Split: slicing up very large files

© 2013 Lawrence I. Charters

Washington Apple Pi Journal, Vol. 35, no. 1, Spring 2013, pp. 28-29.

This article is a geeky missive on handling a really, really large file using Unix commands in the OS X Terminal application. The concepts and commands are not complicated, but the tasks themselves are not what the average user does with a Mac. You have been warned.

Isn’t 2^28 a strange value?

Every month I create sets of web statistics for various websites. The process involves taking the raw web logs, compressed using gzip, and running them through a utility that turns the bare IP address of web visitors into a more English-like name, such as converting 24.28.199.168 into www.rr.com. The logs are then fed to a web analytics program that produces reports on the number of visitors, which pages were visited, what files were downloaded, and so on.

One site in particular usually produces a gzip-compressed log file of roughly 1.5 megabytes, which translates to around 60,000 lines of log entries. However, through a series of unusual events, this website became very popular one month, and produced ginormous.log.gz. Even gzip-compressed, the log file was 5.79 gigabytes. My utility that converts bare IP addresses into English-like names balked after reading 256 million lines of the log.

This prompted me to ask two questions: first, what programmer has a parameter set at 2**28 bytes? Second, exactly how large was this log? I couldn’t answer the former, so I tackled the latter.

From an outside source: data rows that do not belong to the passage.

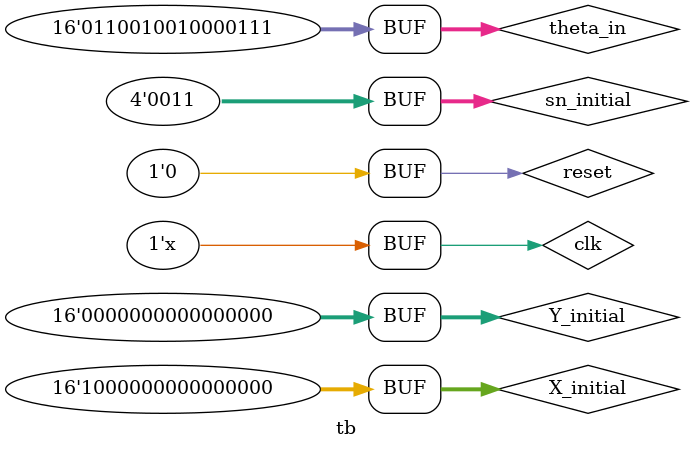
<source format=v>
`timescale 1ns / 1ps
`timescale 1ns / 1ps
module tb(

    );
    
    
reg clk;
reg reset;
reg [15:0] X_initial,Y_initial;
reg [3:0] sn_initial;
reg [15:0] theta_in;
wire [3:0] sn_op_final;
wire [15:0] theta_op_final;
wire [15:0] Xo_final,Yo_final;

s_cordic a(clk,reset,X_initial,Y_initial,sn_initial,theta_in,sn_op_final,theta_op_final,Xo_final,Yo_final);

 initial begin
        
        clk = 1'b0;
        
        //theta_in = 16'b0000000000000000;
        
        //3 for 11 iterations and 2 or 8 iterations
        sn_initial = 4'b0011;
        reset = 1;
        
        X_initial = 16'b1000000000000000;
        Y_initial = 16'b0000000000000000;
        
        #3 reset = 0;
        
        
        #7
         
        theta_in = 16'b0110010010000111;
        
       // #1000 $finish;
        
        
        end
        
        
        always #100 clk = ~clk;
    


endmodule
</source>
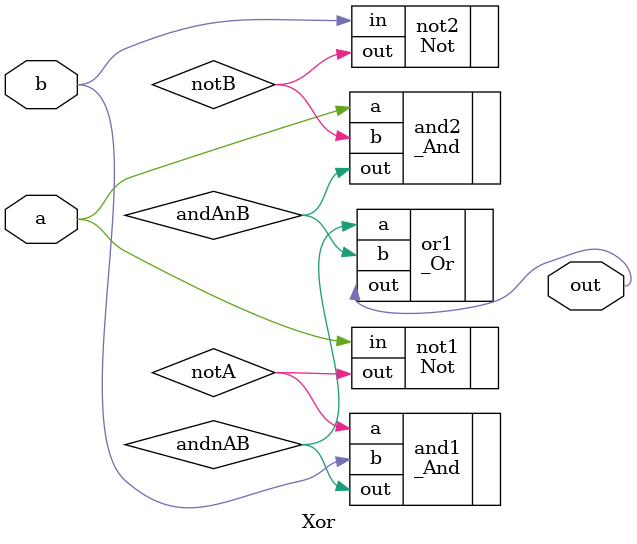
<source format=sv>
/**
 * # Xor
 *
 * ## author
 * dgkzoo
 */
`default_nettype none
module Xor(
	input wire a,
	input wire b,
	output wire out);

	wire notA, notB, andnAB, andAnB, andOut;

	Not not1(.in(a), .out(notA));
	Not not2(.in(b), .out(notB));
	_And and1(.a(notA), .b(b), .out(andnAB));
	_And and2(.a(a), .b(notB), .out(andAnB));
	_Or or1(.a(andnAB), .b(andAnB), .out(out));
endmodule

</source>
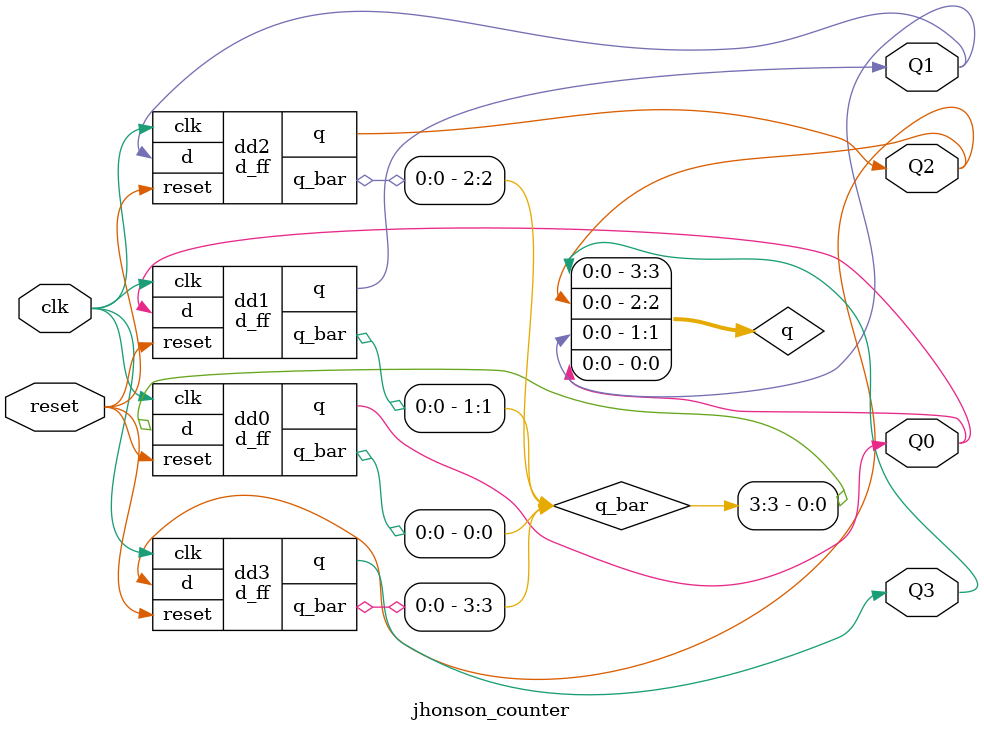
<source format=v>

module d_ff(input clk,reset,d,
            output reg q,
            output q_bar);
  
  assign q_bar = ~q;
  
  always@(posedge clk or posedge reset)
    
    if(reset)
      
      q <= 0;
  else begin
    
    q<=d;
    
  end
endmodule

module  jhonson_counter(input clk,reset,
                        output Q0,
                        output Q1,
                        output Q2,
                        output Q3);
  
  wire [3:0]q;
  wire [3:0]q_bar;
  
  
  
  d_ff dd0(.clk(clk),.reset(reset),.d(q_bar[3]),.q(q[0]),.q_bar(q_bar[0]));
  d_ff dd1(.clk(clk),.reset(reset),.d(q[0]),.q(q[1]),.q_bar(q_bar[1]));
  d_ff dd2(.clk(clk),.reset(reset),.d(q[1]),.q(q[2]),.q_bar(q_bar[2]));
  
  d_ff dd3(.clk(clk),.reset(reset),.d(q[2]),.q(q[3]),.q_bar(q_bar[3]));
  
  
  assign Q0 = q[0];
  assign Q1 = q[1];
  assign Q2 = q[2];
  assign Q3 = q[3];// dont use the assign inside the always block
  
endmodule


</source>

OS X has a built-in utility for handling gzip archives. If you have a file that ends in .gz, all you need to do is double-click on it and it decompresses the file, using a utility called, quite descriptively, Archive Utility. Archive Utility isn’t found with your normal applications, as users don’t really care where it is or how it works, but if you are curious, it is located in /System/Library/CoreServices.

Double-clicking on ginormouslog.gz produced an uncompressed log file of 250,363,402,476 bytes called ginormous.log. As you might imagine, this took a while; even on a multi-core Mac Pro, it took over two hours to decompress. Wondering how many entries there were, I used a Unix command to find out:

wc –l ginormous.log

which, after another two hours (the command needs to read everything in the log file), reported that ginormous.log contained 801,758,175 lines of log entries. This was clearly more than my IP conversion utility could handle, so the next question was: how do you usefully chop something that large into smaller pieces?

Split – the oddly named Unix command

Most Unix commands seem to have obscure names, such as the ls command for viewing directories. Split is the exception: split splits large files into smaller files. It has a number of options; to see a manual, open up Terminal and type:

man split

and remember to press q (just the letter q, nothing else) to stop reading the help file.

I decided to split ginormous.log into files 20 billion bytes long. The syntax for this is:

split –b [for byte count] 20000m [for 20,000 megabytes] ginormous.log

which looks like this without the comments:

split –b 20000m ginormous.log

If you don’t specify any additional options (and I didn’t want to spent hours producing useless files, so kept it simple), split defaults to naming files in a particular pattern: xaa, xab, xac, xad, etc.

Four and a half hours later, I had twelve files, each 20 gigabytes in size, named xaa through xal. I used an AppleScript command to rename them ginormousa.log, ginormousb.log, etc. Then I gzip compressed them by typing:

gzip ginormous*

which cheerfully compressed every file in the directory that started with “ginormous.” Compressing took another two hours.

And at that point, I could start doing the IP conversion, followed by the web analytics. All was right with the world, or at least rightly sized.

Note: the split command only works, usefully, on text files such as log files. If you split a large JPEG file into multiple pieces, there is an excellent chance you would destroy the file completely.